WHAT NEEDS TO BE DONE:
Scan the entries below and count the lines holding the string "standard". Supply only the number.

----- RECORD SET

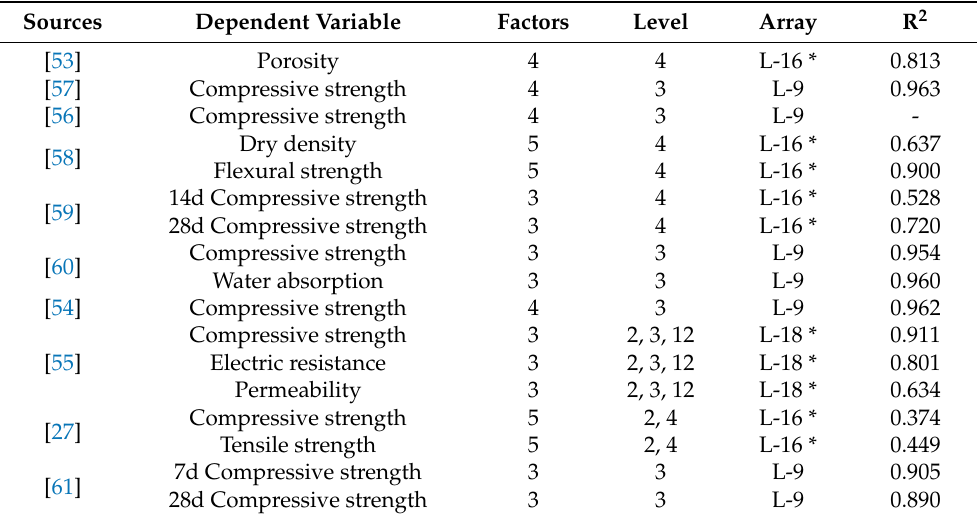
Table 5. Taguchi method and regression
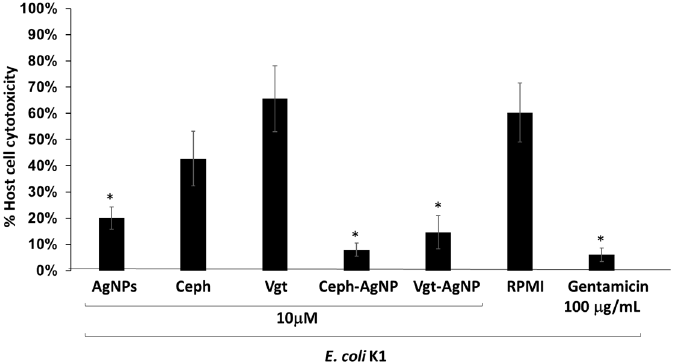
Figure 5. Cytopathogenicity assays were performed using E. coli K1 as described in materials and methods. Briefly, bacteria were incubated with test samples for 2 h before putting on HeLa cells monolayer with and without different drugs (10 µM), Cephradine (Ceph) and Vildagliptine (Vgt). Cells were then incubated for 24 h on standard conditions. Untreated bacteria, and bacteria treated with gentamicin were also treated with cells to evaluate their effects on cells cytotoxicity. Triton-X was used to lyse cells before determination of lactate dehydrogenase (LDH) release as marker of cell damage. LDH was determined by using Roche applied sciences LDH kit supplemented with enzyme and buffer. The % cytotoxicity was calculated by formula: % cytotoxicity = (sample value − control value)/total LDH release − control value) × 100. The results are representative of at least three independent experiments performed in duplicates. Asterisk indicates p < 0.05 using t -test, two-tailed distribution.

----------
----- RECORD SET

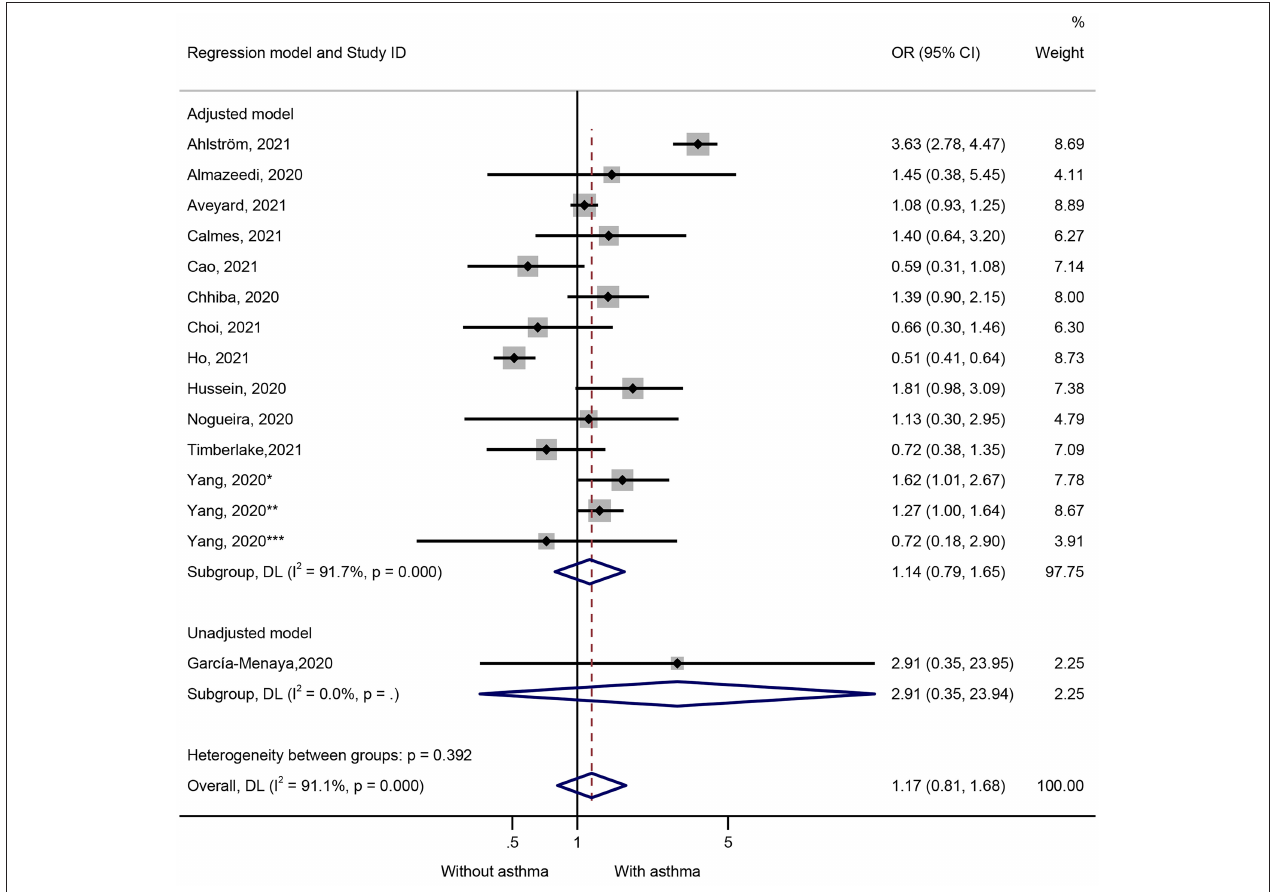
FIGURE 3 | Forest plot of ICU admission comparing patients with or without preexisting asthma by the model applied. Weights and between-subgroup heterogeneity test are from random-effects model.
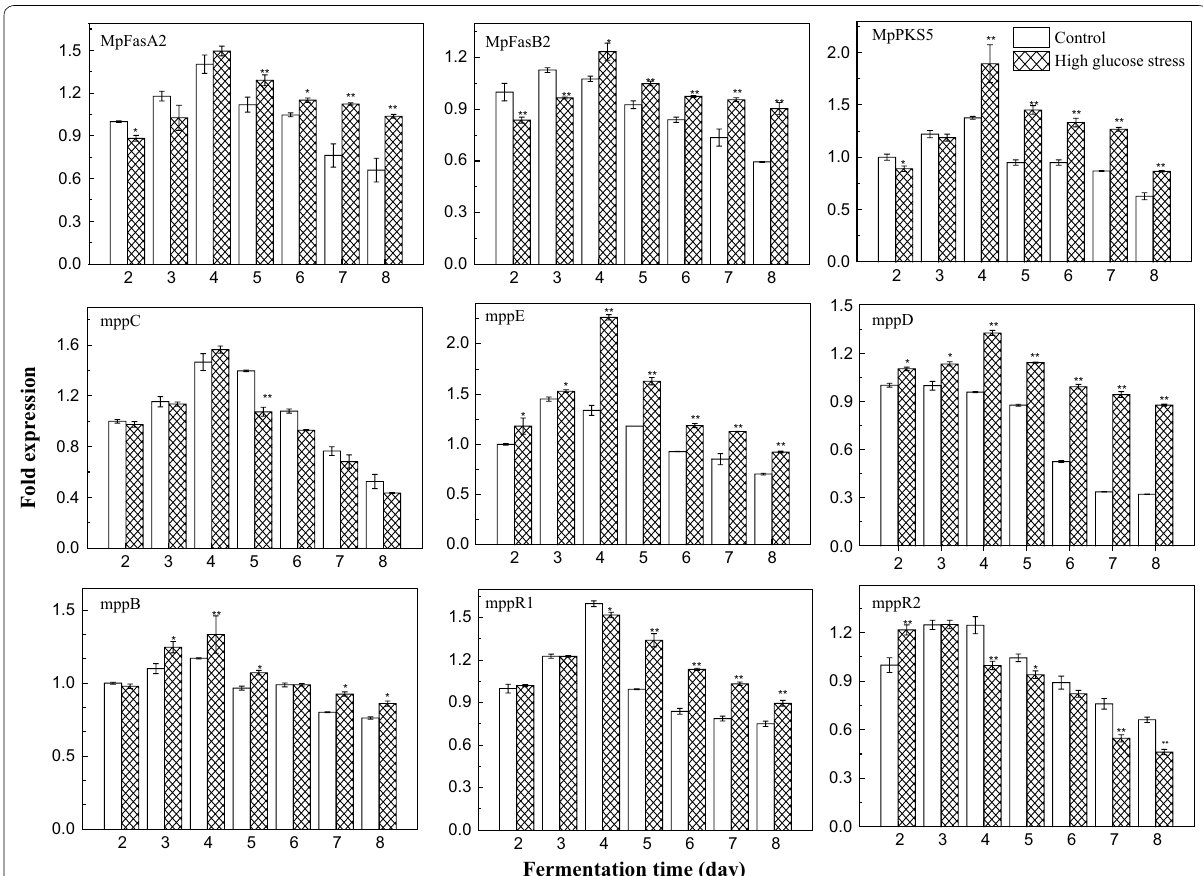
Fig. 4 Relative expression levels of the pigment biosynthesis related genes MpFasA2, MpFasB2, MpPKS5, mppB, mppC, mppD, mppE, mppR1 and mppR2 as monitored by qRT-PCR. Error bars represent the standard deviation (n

----------
----- RECORD SET

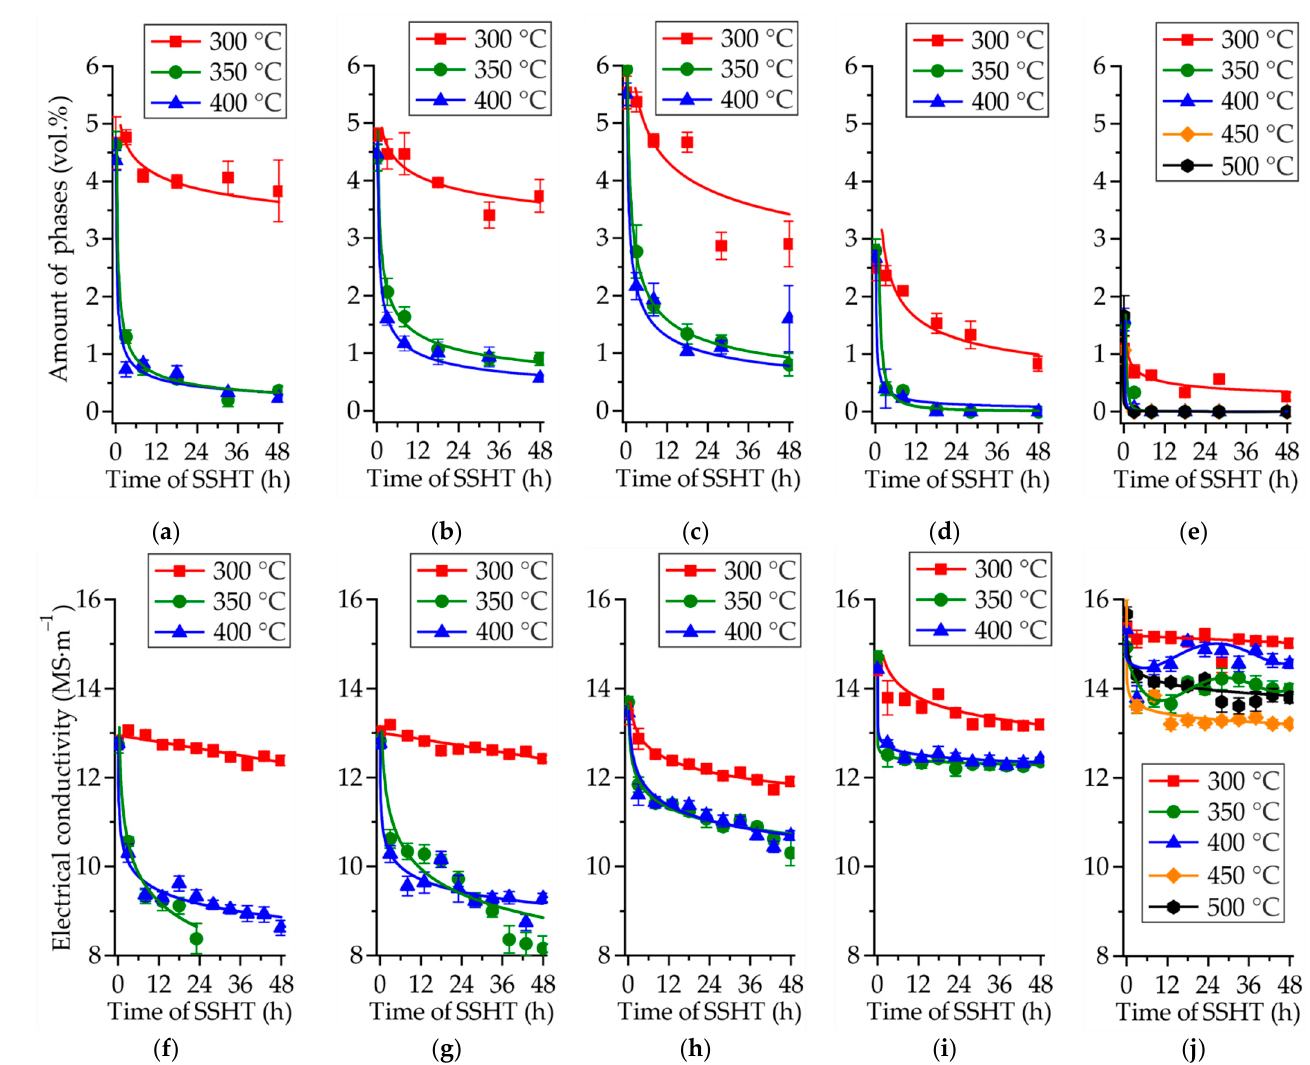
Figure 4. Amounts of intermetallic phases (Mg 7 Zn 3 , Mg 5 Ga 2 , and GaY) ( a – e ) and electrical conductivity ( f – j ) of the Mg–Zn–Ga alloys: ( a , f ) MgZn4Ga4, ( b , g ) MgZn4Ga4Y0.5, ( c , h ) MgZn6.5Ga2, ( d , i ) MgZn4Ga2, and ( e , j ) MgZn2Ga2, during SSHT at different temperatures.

----------

RESULT OF THIS EXERCISE:
2